Carol Cleland’s ideas are next, and for Cleland, the best answer to “what is life” is – “definitions are not helpful until you know more.” Her illuminating analogy is the definition of water – before science had the concepts of hydrogen, oxygen, and bonding (covalent, ionic, hydrogen, van der Waals), defining water was impossible. They drew up lists of attributes, debated ice, and solutions of one thing and another (remember, they didn’t know it was 0.5 M HNO3, not water), and got really tangled. We are, she argues, in this space regarding life. We need to understand more to be able to define it. I might try to find one or more of her books through Interlibrary Loan. Her work is not likely to be as easy a read as Life’s Edge, as it was written by a philosopher and a scholar, not a science communicator.
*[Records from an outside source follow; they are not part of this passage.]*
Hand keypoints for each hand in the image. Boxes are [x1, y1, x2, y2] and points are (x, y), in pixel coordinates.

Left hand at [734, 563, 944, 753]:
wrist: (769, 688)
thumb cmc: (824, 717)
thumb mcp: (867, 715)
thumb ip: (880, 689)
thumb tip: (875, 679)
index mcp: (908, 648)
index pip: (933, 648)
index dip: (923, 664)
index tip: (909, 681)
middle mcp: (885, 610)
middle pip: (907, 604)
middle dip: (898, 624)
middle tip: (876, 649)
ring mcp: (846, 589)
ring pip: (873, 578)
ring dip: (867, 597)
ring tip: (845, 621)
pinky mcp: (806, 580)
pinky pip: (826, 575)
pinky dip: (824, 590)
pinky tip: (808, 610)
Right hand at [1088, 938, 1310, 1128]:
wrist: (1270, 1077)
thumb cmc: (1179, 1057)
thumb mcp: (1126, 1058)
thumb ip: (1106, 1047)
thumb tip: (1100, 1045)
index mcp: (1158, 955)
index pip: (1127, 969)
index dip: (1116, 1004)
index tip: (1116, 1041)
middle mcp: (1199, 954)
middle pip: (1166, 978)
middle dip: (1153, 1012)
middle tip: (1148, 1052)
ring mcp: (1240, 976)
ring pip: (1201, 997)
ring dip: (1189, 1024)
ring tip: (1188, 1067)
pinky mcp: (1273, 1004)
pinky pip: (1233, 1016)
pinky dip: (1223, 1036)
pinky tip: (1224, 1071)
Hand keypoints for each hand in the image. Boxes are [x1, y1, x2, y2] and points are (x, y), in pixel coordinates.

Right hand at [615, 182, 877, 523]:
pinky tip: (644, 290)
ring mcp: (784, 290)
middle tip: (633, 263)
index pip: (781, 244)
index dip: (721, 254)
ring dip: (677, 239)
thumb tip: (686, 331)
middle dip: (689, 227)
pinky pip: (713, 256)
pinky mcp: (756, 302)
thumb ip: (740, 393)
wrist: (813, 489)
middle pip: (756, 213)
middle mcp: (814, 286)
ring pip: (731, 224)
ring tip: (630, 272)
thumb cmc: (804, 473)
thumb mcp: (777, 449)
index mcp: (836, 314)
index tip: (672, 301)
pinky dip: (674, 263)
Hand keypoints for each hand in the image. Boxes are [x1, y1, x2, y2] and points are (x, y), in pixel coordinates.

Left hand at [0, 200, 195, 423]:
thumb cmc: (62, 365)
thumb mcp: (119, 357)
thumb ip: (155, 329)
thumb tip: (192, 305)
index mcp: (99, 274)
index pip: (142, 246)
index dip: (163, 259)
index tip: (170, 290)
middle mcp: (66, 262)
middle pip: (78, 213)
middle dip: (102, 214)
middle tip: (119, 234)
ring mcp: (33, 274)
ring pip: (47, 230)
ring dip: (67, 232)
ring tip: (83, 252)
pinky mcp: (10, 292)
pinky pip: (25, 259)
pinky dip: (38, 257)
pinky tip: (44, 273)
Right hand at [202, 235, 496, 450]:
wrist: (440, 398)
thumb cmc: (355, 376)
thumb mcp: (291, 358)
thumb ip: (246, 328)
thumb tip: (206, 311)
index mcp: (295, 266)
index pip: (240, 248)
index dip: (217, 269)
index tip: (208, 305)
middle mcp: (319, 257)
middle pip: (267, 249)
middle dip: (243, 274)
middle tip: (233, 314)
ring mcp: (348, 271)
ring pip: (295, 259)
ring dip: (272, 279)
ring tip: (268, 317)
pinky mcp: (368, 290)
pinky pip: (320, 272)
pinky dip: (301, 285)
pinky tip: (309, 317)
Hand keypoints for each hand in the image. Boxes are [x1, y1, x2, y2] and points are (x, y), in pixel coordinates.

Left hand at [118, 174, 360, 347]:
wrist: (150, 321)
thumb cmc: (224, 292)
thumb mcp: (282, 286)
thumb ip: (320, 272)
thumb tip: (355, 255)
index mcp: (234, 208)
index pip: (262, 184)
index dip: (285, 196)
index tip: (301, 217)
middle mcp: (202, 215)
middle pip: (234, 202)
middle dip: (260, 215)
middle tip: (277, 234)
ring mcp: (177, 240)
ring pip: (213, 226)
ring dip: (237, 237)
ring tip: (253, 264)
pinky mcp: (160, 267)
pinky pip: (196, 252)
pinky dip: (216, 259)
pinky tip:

In the interest of understanding more, so we can someday define life, Zimmer walks us through a series of experiments to create organic molecules from minerals and energy (it does happen) and the discovery of organic molecules on asteroids (it happens in other places too). There are quite a few other laboratory experiments that delve into this or that aspect of what we think of as “living” and the author’s observations and conversations with the scientists designing and executing them is an engaging part of the book.
Life’s Edge is a good read – for the journey rather than the destination. We live in a crazy wonderful place full of very odd biological systems (here I duck the words “living things” and “plants and animals”). Enjoy the trip!
Life’s Edge, the Search for What it Means to be Alive, Carl Zimmer, 2021, Dutton, an imprint of Random House LLC. It is readily available for sale, both in print and as an audio recording. The copy I read came from a NH public library, as part of a popular science book group organized by the Derry, NH public library.